Exercise description: Reproduce every one of the following lines verbatim, character for character.

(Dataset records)
*** Block opens ***
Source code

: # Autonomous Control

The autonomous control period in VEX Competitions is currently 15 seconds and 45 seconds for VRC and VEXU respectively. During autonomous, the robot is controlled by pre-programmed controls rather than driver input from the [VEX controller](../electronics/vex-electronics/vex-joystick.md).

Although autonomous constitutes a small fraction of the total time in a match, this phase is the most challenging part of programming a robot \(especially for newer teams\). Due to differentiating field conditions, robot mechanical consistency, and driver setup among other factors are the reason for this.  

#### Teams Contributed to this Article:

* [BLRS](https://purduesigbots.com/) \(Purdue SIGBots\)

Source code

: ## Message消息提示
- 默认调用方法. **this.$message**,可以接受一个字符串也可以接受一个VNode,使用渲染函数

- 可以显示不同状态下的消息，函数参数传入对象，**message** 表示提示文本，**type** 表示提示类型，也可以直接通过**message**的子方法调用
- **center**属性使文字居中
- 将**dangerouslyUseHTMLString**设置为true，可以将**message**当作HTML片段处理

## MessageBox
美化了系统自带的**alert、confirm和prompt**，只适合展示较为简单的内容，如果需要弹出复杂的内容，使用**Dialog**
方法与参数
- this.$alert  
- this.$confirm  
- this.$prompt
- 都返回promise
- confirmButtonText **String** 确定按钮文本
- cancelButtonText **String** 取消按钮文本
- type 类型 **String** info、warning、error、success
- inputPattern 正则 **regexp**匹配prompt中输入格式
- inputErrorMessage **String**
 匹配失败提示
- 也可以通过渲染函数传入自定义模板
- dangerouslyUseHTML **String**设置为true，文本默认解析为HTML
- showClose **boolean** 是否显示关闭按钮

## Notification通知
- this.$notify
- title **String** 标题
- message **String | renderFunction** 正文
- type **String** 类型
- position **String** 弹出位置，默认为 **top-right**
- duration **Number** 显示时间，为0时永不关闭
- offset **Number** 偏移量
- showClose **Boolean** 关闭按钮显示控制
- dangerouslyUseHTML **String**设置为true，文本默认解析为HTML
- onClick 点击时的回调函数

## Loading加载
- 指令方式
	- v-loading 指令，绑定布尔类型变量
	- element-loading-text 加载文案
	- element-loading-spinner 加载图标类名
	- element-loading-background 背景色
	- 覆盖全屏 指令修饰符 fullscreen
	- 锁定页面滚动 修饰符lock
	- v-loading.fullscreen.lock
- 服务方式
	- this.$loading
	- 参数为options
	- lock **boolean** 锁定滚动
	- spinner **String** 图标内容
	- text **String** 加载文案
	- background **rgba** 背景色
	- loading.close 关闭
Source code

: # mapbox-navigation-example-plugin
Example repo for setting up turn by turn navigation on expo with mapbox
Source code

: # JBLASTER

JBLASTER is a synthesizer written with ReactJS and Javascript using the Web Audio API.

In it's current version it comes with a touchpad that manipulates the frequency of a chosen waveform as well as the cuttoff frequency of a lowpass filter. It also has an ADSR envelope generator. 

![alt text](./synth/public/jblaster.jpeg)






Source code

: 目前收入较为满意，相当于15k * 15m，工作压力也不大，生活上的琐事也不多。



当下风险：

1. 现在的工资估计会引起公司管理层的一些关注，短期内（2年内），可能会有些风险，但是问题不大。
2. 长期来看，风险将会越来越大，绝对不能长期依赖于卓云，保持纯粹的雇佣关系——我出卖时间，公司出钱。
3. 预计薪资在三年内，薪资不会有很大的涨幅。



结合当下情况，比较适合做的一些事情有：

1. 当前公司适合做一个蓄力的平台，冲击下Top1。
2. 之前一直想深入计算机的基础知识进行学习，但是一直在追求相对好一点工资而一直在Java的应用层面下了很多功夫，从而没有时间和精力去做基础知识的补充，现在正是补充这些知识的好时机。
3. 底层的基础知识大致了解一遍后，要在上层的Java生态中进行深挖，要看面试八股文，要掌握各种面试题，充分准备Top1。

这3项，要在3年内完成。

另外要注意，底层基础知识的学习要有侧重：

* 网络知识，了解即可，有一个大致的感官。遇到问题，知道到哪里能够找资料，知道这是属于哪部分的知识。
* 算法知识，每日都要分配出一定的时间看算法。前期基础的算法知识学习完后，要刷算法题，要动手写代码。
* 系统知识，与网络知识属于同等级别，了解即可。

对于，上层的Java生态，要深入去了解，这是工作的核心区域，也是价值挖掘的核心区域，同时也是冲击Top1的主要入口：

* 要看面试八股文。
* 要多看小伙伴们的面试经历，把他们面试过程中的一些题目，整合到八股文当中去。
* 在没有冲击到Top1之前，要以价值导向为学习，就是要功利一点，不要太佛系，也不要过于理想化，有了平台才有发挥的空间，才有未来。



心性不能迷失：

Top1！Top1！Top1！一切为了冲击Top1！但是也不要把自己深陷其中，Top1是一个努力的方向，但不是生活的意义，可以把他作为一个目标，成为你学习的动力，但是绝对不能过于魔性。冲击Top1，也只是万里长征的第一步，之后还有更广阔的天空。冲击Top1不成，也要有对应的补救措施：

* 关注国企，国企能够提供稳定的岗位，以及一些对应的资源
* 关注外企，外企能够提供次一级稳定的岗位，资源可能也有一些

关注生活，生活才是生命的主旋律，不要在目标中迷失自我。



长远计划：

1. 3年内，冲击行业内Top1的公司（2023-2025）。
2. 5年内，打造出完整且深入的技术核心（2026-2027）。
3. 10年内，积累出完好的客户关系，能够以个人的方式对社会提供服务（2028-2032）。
*** Block closes ***
Exercise answer:
Source code

: # Autonomous Control

The autonomous control period in VEX Competitions is currently 15 seconds and 45 seconds for VRC and VEXU respectively. During autonomous, the robot is controlled by pre-programmed controls rather than driver input from the [VEX controller](../electronics/vex-electronics/vex-joystick.md).

Although autonomous constitutes a small fraction of the total time in a match, this phase is the most challenging part of programming a robot \(especially for newer teams\). Due to differentiating field conditions, robot mechanical consistency, and driver setup among other factors are the reason for this.  

#### Teams Contributed to this Article:

* [BLRS](https://purduesigbots.com/) \(Purdue SIGBots\)

Source code

: ## Message消息提示
- 默认调用方法. **this.$message**,可以接受一个字符串也可以接受一个VNode,使用渲染函数

- 可以显示不同状态下的消息，函数参数传入对象，**message** 表示提示文本，**type** 表示提示类型，也可以直接通过**message**的子方法调用
- **center**属性使文字居中
- 将**dangerouslyUseHTMLString**设置为true，可以将**message**当作HTML片段处理

## MessageBox
美化了系统自带的**alert、confirm和prompt**，只适合展示较为简单的内容，如果需要弹出复杂的内容，使用**Dialog**
方法与参数
- this.$alert  
- this.$confirm  
- this.$prompt
- 都返回promise
- confirmButtonText **String** 确定按钮文本
- cancelButtonText **String** 取消按钮文本
- type 类型 **String** info、warning、error、success
- inputPattern 正则 **regexp**匹配prompt中输入格式
- inputErrorMessage **String**
 匹配失败提示
- 也可以通过渲染函数传入自定义模板
- dangerouslyUseHTML **String**设置为true，文本默认解析为HTML
- showClose **boolean** 是否显示关闭按钮

## Notification通知
- this.$notify
- title **String** 标题
- message **String | renderFunction** 正文
- type **String** 类型
- position **String** 弹出位置，默认为 **top-right**
- duration **Number** 显示时间，为0时永不关闭
- offset **Number** 偏移量
- showClose **Boolean** 关闭按钮显示控制
- dangerouslyUseHTML **String**设置为true，文本默认解析为HTML
- onClick 点击时的回调函数

## Loading加载
- 指令方式
	- v-loading 指令，绑定布尔类型变量
	- element-loading-text 加载文案
	- element-loading-spinner 加载图标类名
	- element-loading-background 背景色
	- 覆盖全屏 指令修饰符 fullscreen
	- 锁定页面滚动 修饰符lock
	- v-loading.fullscreen.lock
- 服务方式
	- this.$loading
	- 参数为options
	- lock **boolean** 锁定滚动
	- spinner **String** 图标内容
	- text **String** 加载文案
	- background **rgba** 背景色
	- loading.close 关闭
Source code

: # mapbox-navigation-example-plugin
Example repo for setting up turn by turn navigation on expo with mapbox
Source code

: # JBLASTER

JBLASTER is a synthesizer written with ReactJS and Javascript using the Web Audio API.

In it's current version it comes with a touchpad that manipulates the frequency of a chosen waveform as well as the cuttoff frequency of a lowpass filter. It also has an ADSR envelope generator. 

![alt text](./synth/public/jblaster.jpeg)






Source code

: 目前收入较为满意，相当于15k * 15m，工作压力也不大，生活上的琐事也不多。



当下风险：

1. 现在的工资估计会引起公司管理层的一些关注，短期内（2年内），可能会有些风险，但是问题不大。
2. 长期来看，风险将会越来越大，绝对不能长期依赖于卓云，保持纯粹的雇佣关系——我出卖时间，公司出钱。
3. 预计薪资在三年内，薪资不会有很大的涨幅。



结合当下情况，比较适合做的一些事情有：

1. 当前公司适合做一个蓄力的平台，冲击下Top1。
2. 之前一直想深入计算机的基础知识进行学习，但是一直在追求相对好一点工资而一直在Java的应用层面下了很多功夫，从而没有时间和精力去做基础知识的补充，现在正是补充这些知识的好时机。
3. 底层的基础知识大致了解一遍后，要在上层的Java生态中进行深挖，要看面试八股文，要掌握各种面试题，充分准备Top1。

这3项，要在3年内完成。

另外要注意，底层基础知识的学习要有侧重：

* 网络知识，了解即可，有一个大致的感官。遇到问题，知道到哪里能够找资料，知道这是属于哪部分的知识。
* 算法知识，每日都要分配出一定的时间看算法。前期基础的算法知识学习完后，要刷算法题，要动手写代码。
* 系统知识，与网络知识属于同等级别，了解即可。

对于，上层的Java生态，要深入去了解，这是工作的核心区域，也是价值挖掘的核心区域，同时也是冲击Top1的主要入口：

* 要看面试八股文。
* 要多看小伙伴们的面试经历，把他们面试过程中的一些题目，整合到八股文当中去。
* 在没有冲击到Top1之前，要以价值导向为学习，就是要功利一点，不要太佛系，也不要过于理想化，有了平台才有发挥的空间，才有未来。



心性不能迷失：

Top1！Top1！Top1！一切为了冲击Top1！但是也不要把自己深陷其中，Top1是一个努力的方向，但不是生活的意义，可以把他作为一个目标，成为你学习的动力，但是绝对不能过于魔性。冲击Top1，也只是万里长征的第一步，之后还有更广阔的天空。冲击Top1不成，也要有对应的补救措施：

* 关注国企，国企能够提供稳定的岗位，以及一些对应的资源
* 关注外企，外企能够提供次一级稳定的岗位，资源可能也有一些

关注生活，生活才是生命的主旋律，不要在目标中迷失自我。



长远计划：

1. 3年内，冲击行业内Top1的公司（2023-2025）。
2. 5年内，打造出完整且深入的技术核心（2026-2027）。
3. 10年内，积累出完好的客户关系，能够以个人的方式对社会提供服务（2028-2032）。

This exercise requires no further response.